Ibut for comparison purposes what's the ballpark on a professional paint job?
the word professional means diddly squat these days.
i work out of my house, paint in my garage, and have had magazine cars, sema cars, best of show winners and all that..
It's the person doing the body work is where it counts.
Any person can spray paint, and you can hire a detailer to come to your place and color sand/buff it afterwards.
But in the end, it's the guy who does the body work.
I charge roughly $650 per panel for labor on a 'stock' paint job, plus materials.
I have also charged $38k on a paint job. So in the end it's all labor, pure labor.
This is helpful perspective, thanks. I'm close to pulling the trigger on a 3rd gen that needs paint. The body is in overall good shape but the existing paint is faded and peeling. I'm trying to assess the options while having zero paint experience, but always willing to DIY.
Got some of the ground effects painted today. Will probably do the front/rear bumpers next weekend. Have one run I have to deal with, but overall they look good.

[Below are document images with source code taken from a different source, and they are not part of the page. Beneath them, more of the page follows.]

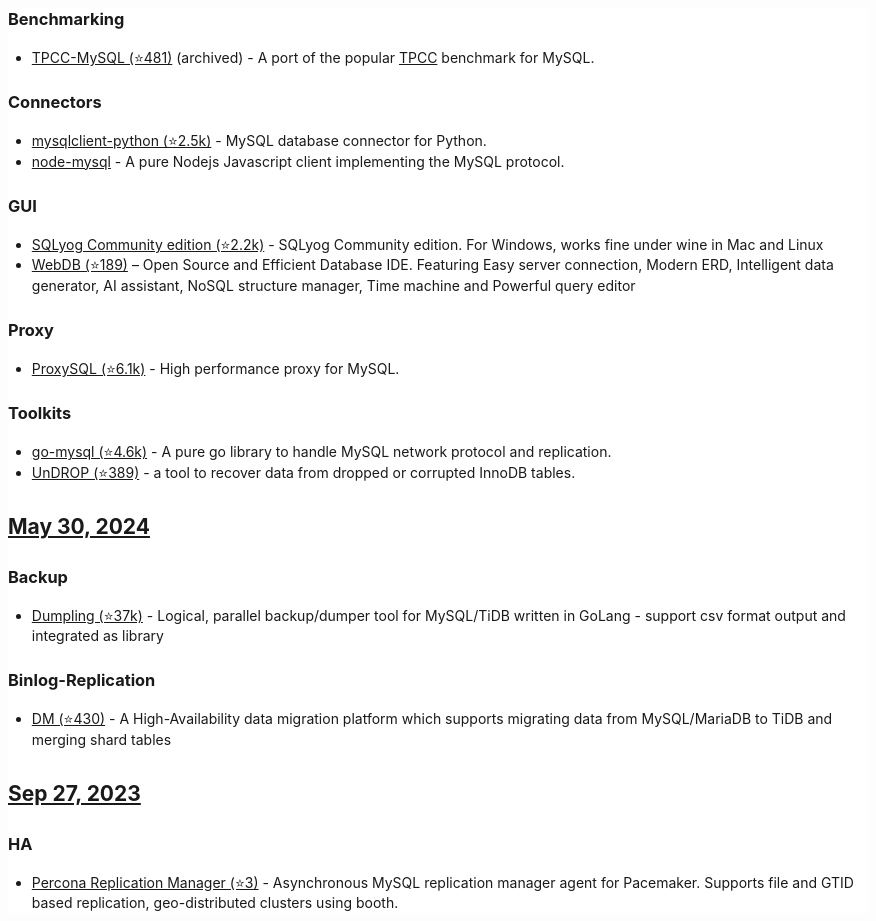 ### Benchmarking

*   [TPCC-MySQL (⭐481)](https://github.com/Percona-Lab/tpcc-mysql) (archived) - A port of the popular [TPCC](http://www.tpc.org/tpcc/) benchmark for MySQL.

### Connectors

*   [mysqlclient-python (⭐2.5k)](https://github.com/PyMySQL/mysqlclient) - MySQL database connector for Python.
*   [node-mysql](https://github.com/mysqljs/node) - A pure Nodejs Javascript client implementing the MySQL protocol.

### GUI

*   [SQLyog Community edition (⭐2.2k)](https://github.com/webyog/sqlyog-community) - SQLyog Community edition. For Windows, works fine under wine in Mac and Linux
*   [WebDB (⭐189)](https://github.com/WebDB-App/app) – Open Source and Efficient Database IDE. Featuring Easy server connection, Modern ERD, Intelligent data generator, AI assistant, NoSQL structure manager, Time machine and Powerful query editor

### Proxy

*   [ProxySQL (⭐6.1k)](https://github.com/sysown/proxysql) - High performance proxy for MySQL.

### Toolkits

*   [go-mysql (⭐4.6k)](https://github.com/go-mysql-org/go-mysql) - A pure go library to handle MySQL network protocol and replication.
*   [UnDROP (⭐389)](https://github.com/twindb/undrop-for-innodb) - a tool to recover data from dropped or corrupted InnoDB tables.

## [May 30, 2024](/content/2024/05/30/README.md)

### Backup

*   [Dumpling (⭐37k)](https://github.com/pingcap/tidb/tree/master/dumpling) - Logical, parallel backup/dumper tool for MySQL/TiDB written in GoLang - support csv format output and integrated as library

### Binlog-Replication

*   [DM (⭐430)](https://github.com/pingcap/tiflow) - A High-Availability data migration platform which supports migrating data from MySQL/MariaDB to TiDB and merging shard tables

## [Sep 27, 2023](/content/2023/09/27/README.md)

### HA

*   [Percona Replication Manager (⭐3)](https://github.com/percona/replication-manager) - Asynchronous MySQL replication manager agent for Pacemaker. Supports file and GTID based replication, geo-distributed clusters using booth.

Do the GFX and bumpers need to have additive added to them for flex?
What brand primer, paint and gun are you using?
Not using any flex agent. Products are:
Primer/Paint - Shopline Products
Clearcoat/Activator - Transtar Products
Guns - I am using an Inokraft D1 LVLP gun off Amazon. 1.7 tip for primer and 1.3 tip for paint/clear. I also have a black widow HTE gun from Harbor Freight, but prefer using the Inokraft. Both are fairly inexpensive.
Looks great! Any special prep to the shop area to get ready for the paint?
I am planning on draping my entire garage in plastic and getting the floor wet.